-- About this task --
Locate, in the data below, the line that contains "276 309 4789" and the line that contains "634 892 1.21"; reproduce exactly those two lines and every line between them, nothing more.

-- The input --
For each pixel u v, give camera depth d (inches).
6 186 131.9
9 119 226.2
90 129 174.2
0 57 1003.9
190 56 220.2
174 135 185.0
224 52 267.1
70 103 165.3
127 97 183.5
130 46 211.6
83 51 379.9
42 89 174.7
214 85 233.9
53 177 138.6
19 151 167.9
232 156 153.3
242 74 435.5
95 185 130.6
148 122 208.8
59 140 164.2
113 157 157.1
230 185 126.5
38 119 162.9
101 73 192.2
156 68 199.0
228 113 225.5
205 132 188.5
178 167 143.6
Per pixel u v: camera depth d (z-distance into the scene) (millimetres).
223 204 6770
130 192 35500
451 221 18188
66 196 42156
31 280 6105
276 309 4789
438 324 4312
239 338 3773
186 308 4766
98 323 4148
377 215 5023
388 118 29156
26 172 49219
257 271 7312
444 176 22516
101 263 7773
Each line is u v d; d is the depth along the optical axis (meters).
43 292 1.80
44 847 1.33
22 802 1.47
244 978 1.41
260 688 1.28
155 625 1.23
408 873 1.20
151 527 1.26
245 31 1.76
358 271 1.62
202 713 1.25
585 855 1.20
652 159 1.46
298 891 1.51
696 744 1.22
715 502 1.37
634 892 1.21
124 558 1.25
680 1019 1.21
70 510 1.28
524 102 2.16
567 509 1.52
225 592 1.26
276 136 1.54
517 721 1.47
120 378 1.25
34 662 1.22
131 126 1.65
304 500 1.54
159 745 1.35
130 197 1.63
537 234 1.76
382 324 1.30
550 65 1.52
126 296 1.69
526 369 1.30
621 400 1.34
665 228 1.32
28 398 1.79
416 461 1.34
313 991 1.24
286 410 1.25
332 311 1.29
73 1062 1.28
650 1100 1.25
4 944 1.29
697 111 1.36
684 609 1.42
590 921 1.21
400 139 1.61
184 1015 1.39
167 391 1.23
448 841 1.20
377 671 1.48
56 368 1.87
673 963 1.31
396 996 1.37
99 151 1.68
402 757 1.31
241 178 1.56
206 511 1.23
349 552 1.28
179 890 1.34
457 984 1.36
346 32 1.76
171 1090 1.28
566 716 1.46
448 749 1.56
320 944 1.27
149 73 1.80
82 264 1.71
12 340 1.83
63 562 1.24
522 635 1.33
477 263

-- Solution to this exercise --
276 309 4789
438 324 4312
239 338 3773
186 308 4766
98 323 4148
377 215 5023
388 118 29156
26 172 49219
257 271 7312
444 176 22516
101 263 7773
Each line is u v d; d is the depth along the optical axis (meters).
43 292 1.80
44 847 1.33
22 802 1.47
244 978 1.41
260 688 1.28
155 625 1.23
408 873 1.20
151 527 1.26
245 31 1.76
358 271 1.62
202 713 1.25
585 855 1.20
652 159 1.46
298 891 1.51
696 744 1.22
715 502 1.37
634 892 1.21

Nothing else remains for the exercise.